Dataset entries.
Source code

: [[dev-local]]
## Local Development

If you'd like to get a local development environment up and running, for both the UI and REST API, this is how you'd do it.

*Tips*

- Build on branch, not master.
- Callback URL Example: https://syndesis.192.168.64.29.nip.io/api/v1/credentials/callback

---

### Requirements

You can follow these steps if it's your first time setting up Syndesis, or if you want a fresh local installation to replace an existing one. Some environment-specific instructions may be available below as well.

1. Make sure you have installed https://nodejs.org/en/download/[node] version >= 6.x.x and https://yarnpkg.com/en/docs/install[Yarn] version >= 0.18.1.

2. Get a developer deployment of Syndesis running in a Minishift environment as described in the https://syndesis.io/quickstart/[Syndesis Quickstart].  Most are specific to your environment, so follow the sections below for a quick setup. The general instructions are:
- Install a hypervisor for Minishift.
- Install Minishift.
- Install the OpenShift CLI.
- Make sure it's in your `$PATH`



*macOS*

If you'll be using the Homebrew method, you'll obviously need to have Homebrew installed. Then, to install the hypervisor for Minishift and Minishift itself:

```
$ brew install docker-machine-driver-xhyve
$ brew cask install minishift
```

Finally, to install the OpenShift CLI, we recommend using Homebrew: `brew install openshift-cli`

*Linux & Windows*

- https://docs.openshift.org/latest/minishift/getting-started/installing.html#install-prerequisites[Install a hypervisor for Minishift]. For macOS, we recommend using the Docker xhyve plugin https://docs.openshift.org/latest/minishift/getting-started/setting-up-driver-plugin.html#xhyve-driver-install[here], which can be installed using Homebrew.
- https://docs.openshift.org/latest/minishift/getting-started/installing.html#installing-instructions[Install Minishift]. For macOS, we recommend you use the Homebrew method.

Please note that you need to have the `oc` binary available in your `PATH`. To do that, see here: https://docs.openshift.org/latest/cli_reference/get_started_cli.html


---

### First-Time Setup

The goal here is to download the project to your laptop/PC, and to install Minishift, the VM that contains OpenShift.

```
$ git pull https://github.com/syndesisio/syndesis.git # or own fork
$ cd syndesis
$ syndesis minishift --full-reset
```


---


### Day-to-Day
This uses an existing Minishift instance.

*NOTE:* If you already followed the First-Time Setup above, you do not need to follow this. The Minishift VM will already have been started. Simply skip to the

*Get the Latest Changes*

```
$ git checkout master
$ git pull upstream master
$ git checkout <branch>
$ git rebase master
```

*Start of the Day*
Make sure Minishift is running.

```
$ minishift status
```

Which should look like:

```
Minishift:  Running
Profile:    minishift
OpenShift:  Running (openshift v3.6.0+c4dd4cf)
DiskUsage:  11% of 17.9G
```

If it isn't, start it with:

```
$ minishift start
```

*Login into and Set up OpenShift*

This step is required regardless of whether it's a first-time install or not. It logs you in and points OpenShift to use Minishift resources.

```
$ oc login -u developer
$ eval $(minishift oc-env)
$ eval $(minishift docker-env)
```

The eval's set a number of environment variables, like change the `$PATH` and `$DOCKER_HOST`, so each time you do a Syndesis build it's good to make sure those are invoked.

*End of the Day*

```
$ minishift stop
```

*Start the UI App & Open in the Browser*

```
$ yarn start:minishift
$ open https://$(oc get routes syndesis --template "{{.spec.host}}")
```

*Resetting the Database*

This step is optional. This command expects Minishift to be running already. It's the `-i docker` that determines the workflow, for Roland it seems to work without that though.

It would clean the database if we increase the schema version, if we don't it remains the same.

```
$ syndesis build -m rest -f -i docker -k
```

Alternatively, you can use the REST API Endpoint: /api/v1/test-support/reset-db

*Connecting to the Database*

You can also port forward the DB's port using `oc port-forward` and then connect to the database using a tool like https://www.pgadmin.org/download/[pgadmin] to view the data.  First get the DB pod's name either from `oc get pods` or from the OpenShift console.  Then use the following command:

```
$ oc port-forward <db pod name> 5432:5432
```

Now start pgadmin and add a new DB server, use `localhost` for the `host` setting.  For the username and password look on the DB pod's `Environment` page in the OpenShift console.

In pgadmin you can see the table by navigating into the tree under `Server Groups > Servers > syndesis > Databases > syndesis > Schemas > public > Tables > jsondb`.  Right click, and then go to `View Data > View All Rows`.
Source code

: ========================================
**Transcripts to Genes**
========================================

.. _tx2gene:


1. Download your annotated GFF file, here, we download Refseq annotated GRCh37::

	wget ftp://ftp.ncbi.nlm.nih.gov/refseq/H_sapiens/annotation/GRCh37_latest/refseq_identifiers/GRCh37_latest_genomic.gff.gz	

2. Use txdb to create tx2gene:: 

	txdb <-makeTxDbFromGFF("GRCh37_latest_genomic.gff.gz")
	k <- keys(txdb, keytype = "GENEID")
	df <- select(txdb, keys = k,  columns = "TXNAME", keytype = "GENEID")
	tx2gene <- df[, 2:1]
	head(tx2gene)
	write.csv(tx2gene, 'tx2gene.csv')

What the exercise asks.
Each entry given above is to be duplicated exactly.

Task answer.
Source code

: [[dev-local]]
## Local Development

If you'd like to get a local development environment up and running, for both the UI and REST API, this is how you'd do it.

*Tips*

- Build on branch, not master.
- Callback URL Example: https://syndesis.192.168.64.29.nip.io/api/v1/credentials/callback

---

### Requirements

You can follow these steps if it's your first time setting up Syndesis, or if you want a fresh local installation to replace an existing one. Some environment-specific instructions may be available below as well.

1. Make sure you have installed https://nodejs.org/en/download/[node] version >= 6.x.x and https://yarnpkg.com/en/docs/install[Yarn] version >= 0.18.1.

2. Get a developer deployment of Syndesis running in a Minishift environment as described in the https://syndesis.io/quickstart/[Syndesis Quickstart].  Most are specific to your environment, so follow the sections below for a quick setup. The general instructions are:
- Install a hypervisor for Minishift.
- Install Minishift.
- Install the OpenShift CLI.
- Make sure it's in your `$PATH`



*macOS*

If you'll be using the Homebrew method, you'll obviously need to have Homebrew installed. Then, to install the hypervisor for Minishift and Minishift itself:

```
$ brew install docker-machine-driver-xhyve
$ brew cask install minishift
```

Finally, to install the OpenShift CLI, we recommend using Homebrew: `brew install openshift-cli`

*Linux & Windows*

- https://docs.openshift.org/latest/minishift/getting-started/installing.html#install-prerequisites[Install a hypervisor for Minishift]. For macOS, we recommend using the Docker xhyve plugin https://docs.openshift.org/latest/minishift/getting-started/setting-up-driver-plugin.html#xhyve-driver-install[here], which can be installed using Homebrew.
- https://docs.openshift.org/latest/minishift/getting-started/installing.html#installing-instructions[Install Minishift]. For macOS, we recommend you use the Homebrew method.

Please note that you need to have the `oc` binary available in your `PATH`. To do that, see here: https://docs.openshift.org/latest/cli_reference/get_started_cli.html


---

### First-Time Setup

The goal here is to download the project to your laptop/PC, and to install Minishift, the VM that contains OpenShift.

```
$ git pull https://github.com/syndesisio/syndesis.git # or own fork
$ cd syndesis
$ syndesis minishift --full-reset
```


---


### Day-to-Day
This uses an existing Minishift instance.

*NOTE:* If you already followed the First-Time Setup above, you do not need to follow this. The Minishift VM will already have been started. Simply skip to the

*Get the Latest Changes*

```
$ git checkout master
$ git pull upstream master
$ git checkout <branch>
$ git rebase master
```

*Start of the Day*
Make sure Minishift is running.

```
$ minishift status
```

Which should look like:

```
Minishift:  Running
Profile:    minishift
OpenShift:  Running (openshift v3.6.0+c4dd4cf)
DiskUsage:  11% of 17.9G
```

If it isn't, start it with:

```
$ minishift start
```

*Login into and Set up OpenShift*

This step is required regardless of whether it's a first-time install or not. It logs you in and points OpenShift to use Minishift resources.

```
$ oc login -u developer
$ eval $(minishift oc-env)
$ eval $(minishift docker-env)
```

The eval's set a number of environment variables, like change the `$PATH` and `$DOCKER_HOST`, so each time you do a Syndesis build it's good to make sure those are invoked.

*End of the Day*

```
$ minishift stop
```

*Start the UI App & Open in the Browser*

```
$ yarn start:minishift
$ open https://$(oc get routes syndesis --template "{{.spec.host}}")
```

*Resetting the Database*

This step is optional. This command expects Minishift to be running already. It's the `-i docker` that determines the workflow, for Roland it seems to work without that though.

It would clean the database if we increase the schema version, if we don't it remains the same.

```
$ syndesis build -m rest -f -i docker -k
```

Alternatively, you can use the REST API Endpoint: /api/v1/test-support/reset-db

*Connecting to the Database*

You can also port forward the DB's port using `oc port-forward` and then connect to the database using a tool like https://www.pgadmin.org/download/[pgadmin] to view the data.  First get the DB pod's name either from `oc get pods` or from the OpenShift console.  Then use the following command:

```
$ oc port-forward <db pod name> 5432:5432
```

Now start pgadmin and add a new DB server, use `localhost` for the `host` setting.  For the username and password look on the DB pod's `Environment` page in the OpenShift console.

In pgadmin you can see the table by navigating into the tree under `Server Groups > Servers > syndesis > Databases > syndesis > Schemas > public > Tables > jsondb`.  Right click, and then go to `View Data > View All Rows`.
Source code

: ========================================
**Transcripts to Genes**
========================================

.. _tx2gene:


1. Download your annotated GFF file, here, we download Refseq annotated GRCh37::

	wget ftp://ftp.ncbi.nlm.nih.gov/refseq/H_sapiens/annotation/GRCh37_latest/refseq_identifiers/GRCh37_latest_genomic.gff.gz	

2. Use txdb to create tx2gene:: 

	txdb <-makeTxDbFromGFF("GRCh37_latest_genomic.gff.gz")
	k <- keys(txdb, keytype = "GENEID")
	df <- select(txdb, keys = k,  columns = "TXNAME", keytype = "GENEID")
	tx2gene <- df[, 2:1]
	head(tx2gene)
	write.csv(tx2gene, 'tx2gene.csv')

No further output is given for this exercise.